The average 401k balance by age shows that these plans can be very successful at saving for retirement. Until 1996 the administrative responsibilities involved in providing a 401k plan for employees was so burdensome that few small business owners set up a plan for employees. The safe harbor 401k plans have changed this, and made it much easier for small businesses to give their employees this option. Non discrimination is shown because all of the employer contributions made are fully vested immediately. Until these plans were created the comparison of IRA vs 401k was much more difficult for many people.

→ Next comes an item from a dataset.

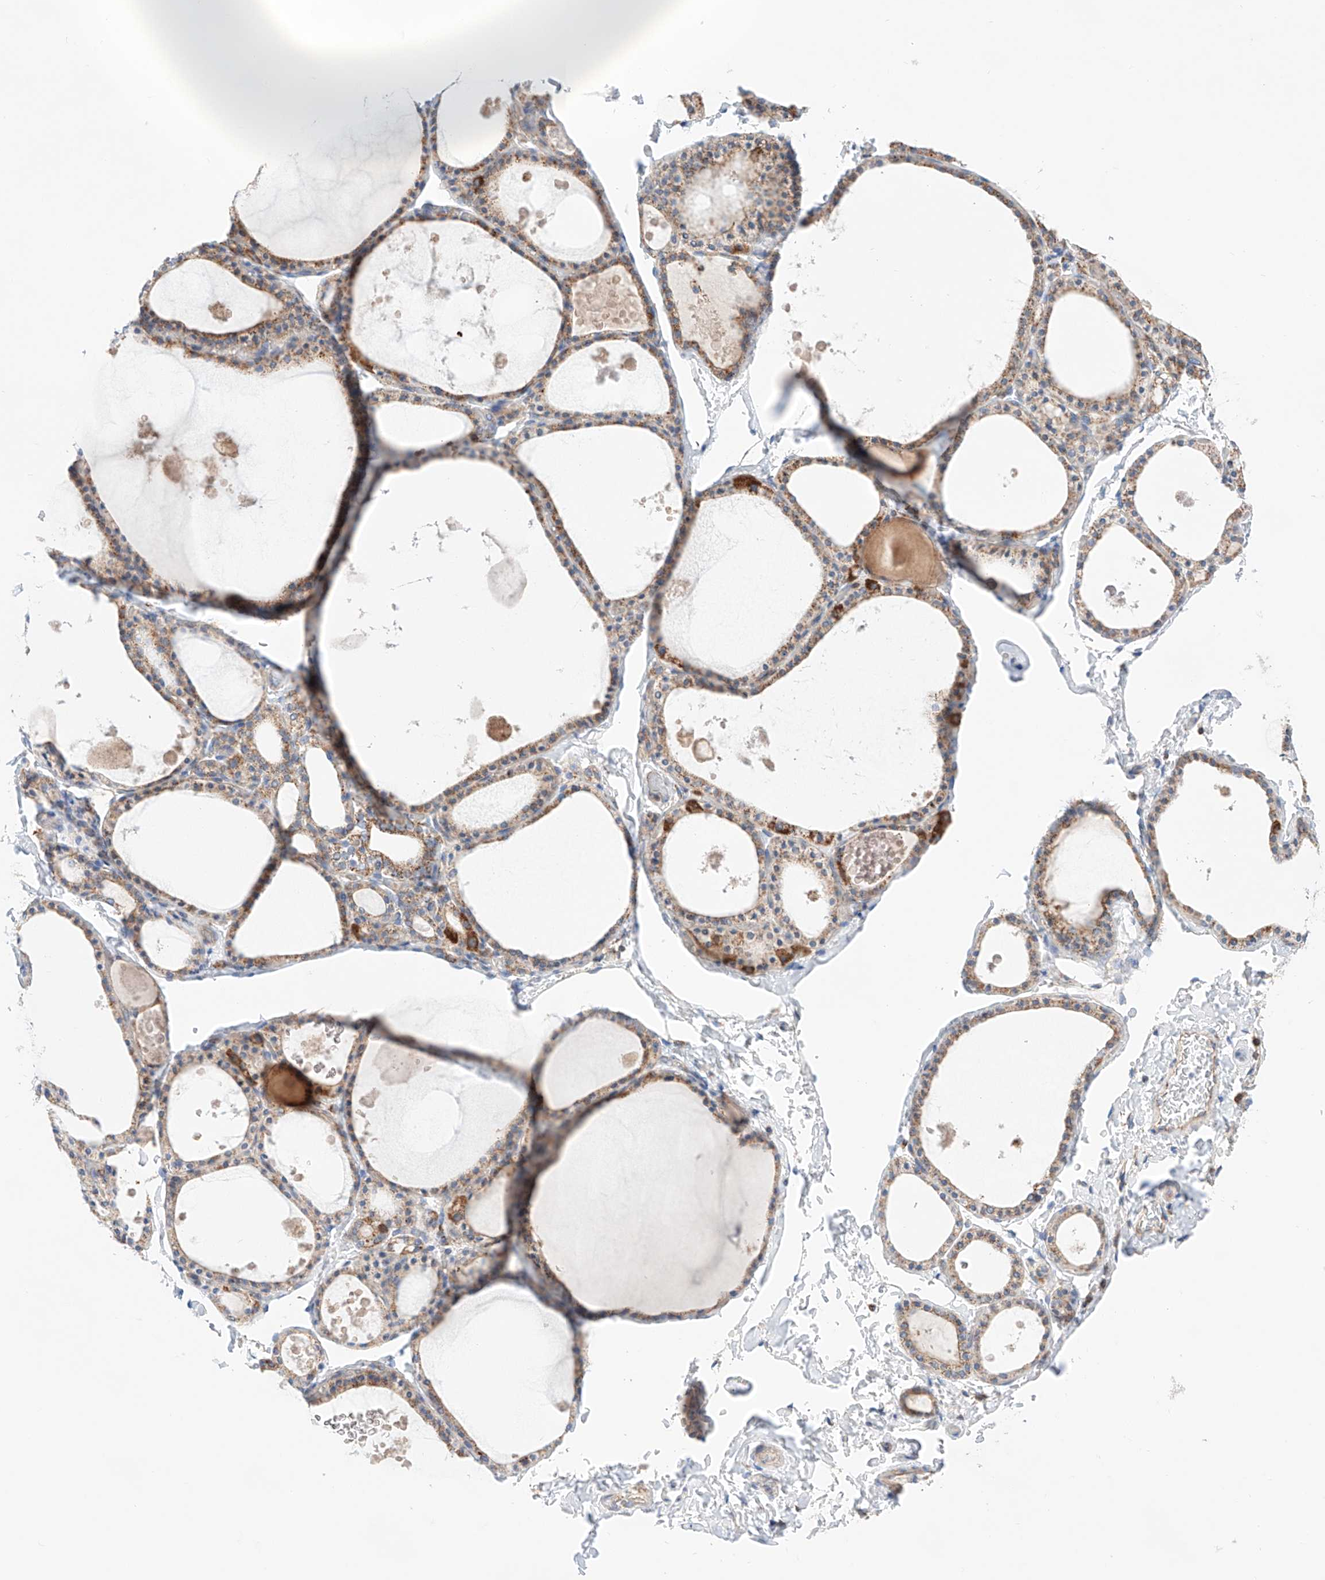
{"staining": {"intensity": "moderate", "quantity": ">75%", "location": "cytoplasmic/membranous"}, "tissue": "thyroid gland", "cell_type": "Glandular cells", "image_type": "normal", "snomed": [{"axis": "morphology", "description": "Normal tissue, NOS"}, {"axis": "topography", "description": "Thyroid gland"}], "caption": "Protein staining demonstrates moderate cytoplasmic/membranous positivity in about >75% of glandular cells in benign thyroid gland. (IHC, brightfield microscopy, high magnification).", "gene": "KTI12", "patient": {"sex": "male", "age": 56}}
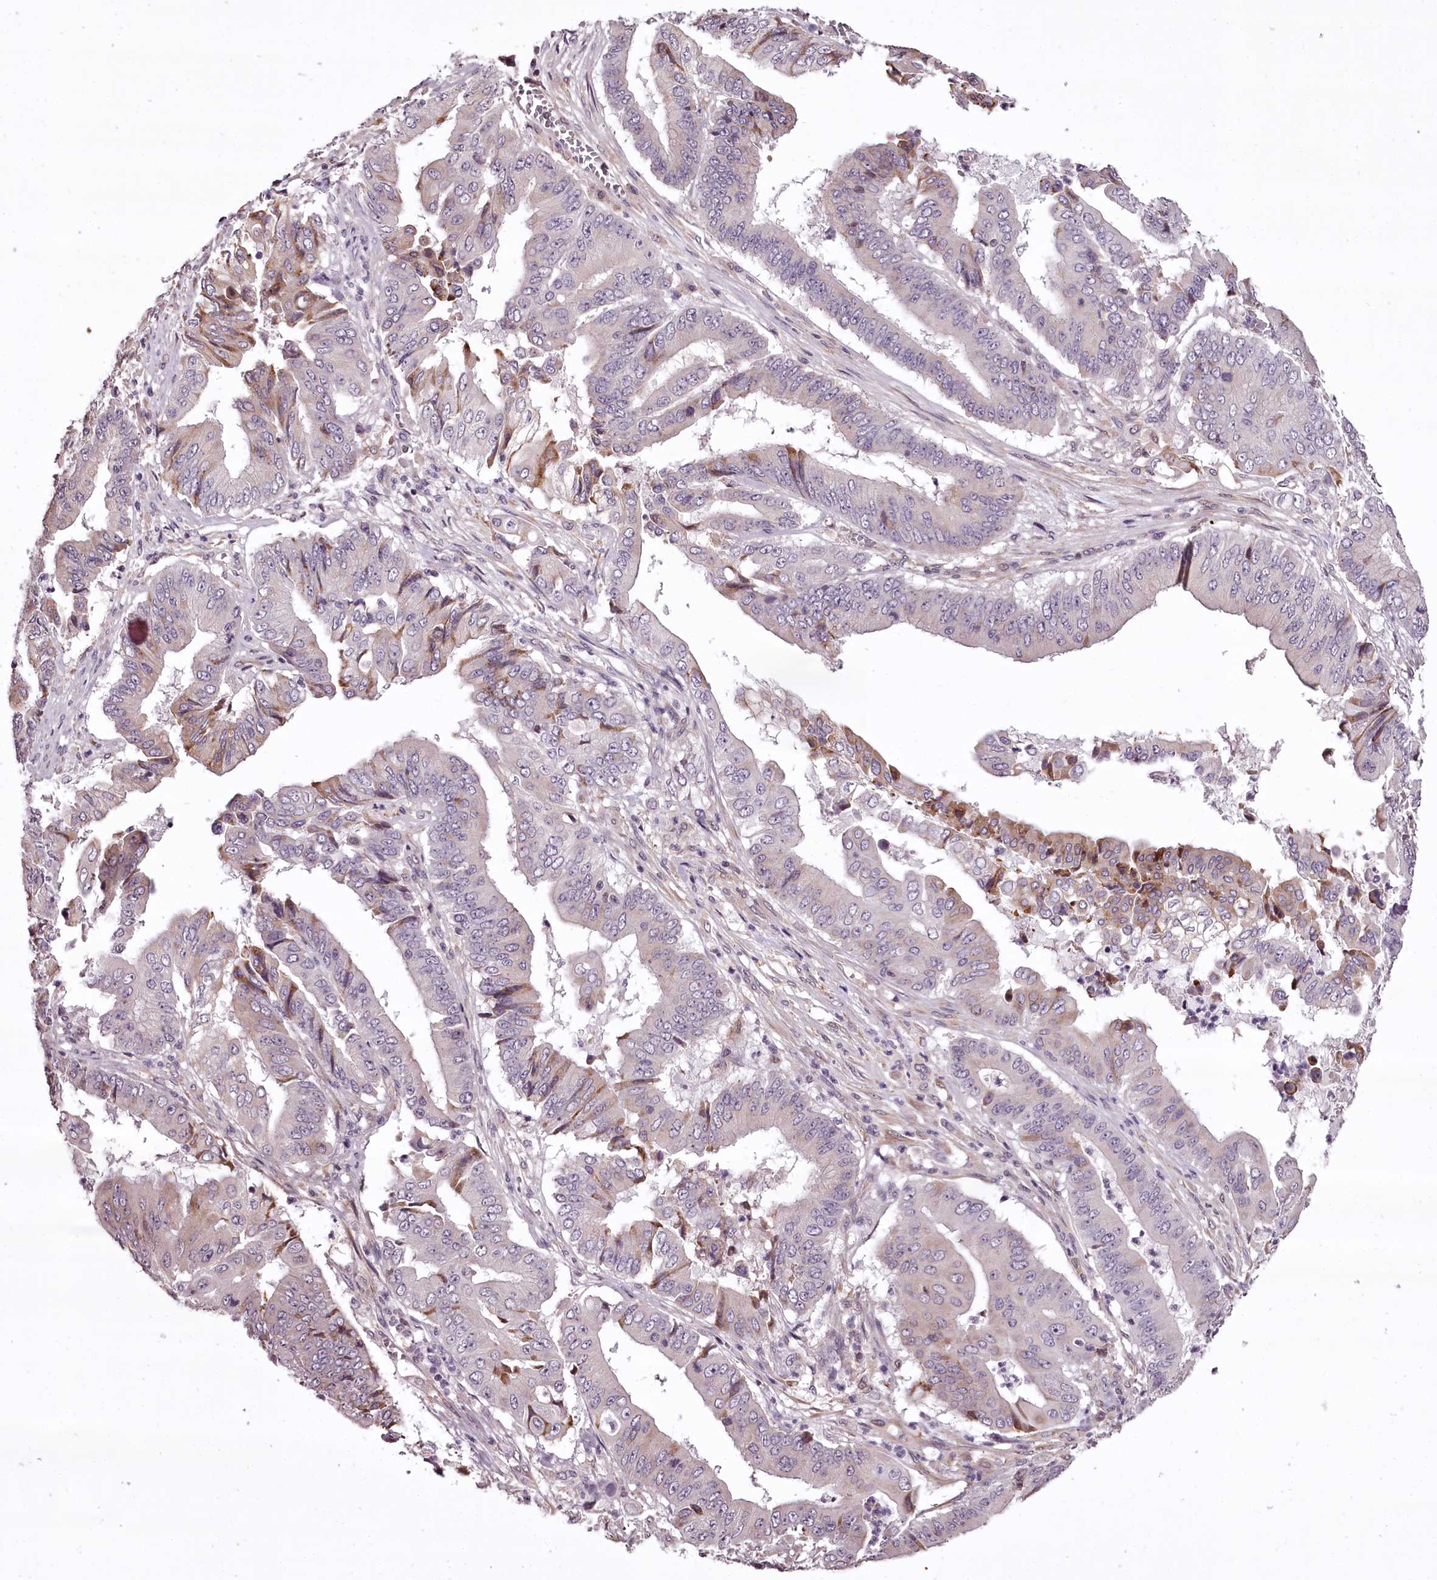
{"staining": {"intensity": "weak", "quantity": "<25%", "location": "cytoplasmic/membranous"}, "tissue": "pancreatic cancer", "cell_type": "Tumor cells", "image_type": "cancer", "snomed": [{"axis": "morphology", "description": "Adenocarcinoma, NOS"}, {"axis": "topography", "description": "Pancreas"}], "caption": "An IHC micrograph of pancreatic cancer (adenocarcinoma) is shown. There is no staining in tumor cells of pancreatic cancer (adenocarcinoma).", "gene": "CCDC92", "patient": {"sex": "female", "age": 77}}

A safe harbor 401k provides a much wider access to a retirement savings plan for small business employees. These plans can also be a good choice for self employed retirement plans because of the simplified requirements. The flexibility that these plans allow have helped many employers offer these plans, and given many thousands of employees access to a retirement savings vehicle. A safe harbor 401k eliminates many of the complex rules concerning taxes and administration of these plans, so that smaller businesses will also benefit. Immediate vestment of employer contributions to this type of plan ensures that highly compensated employees are not treated better than other employees.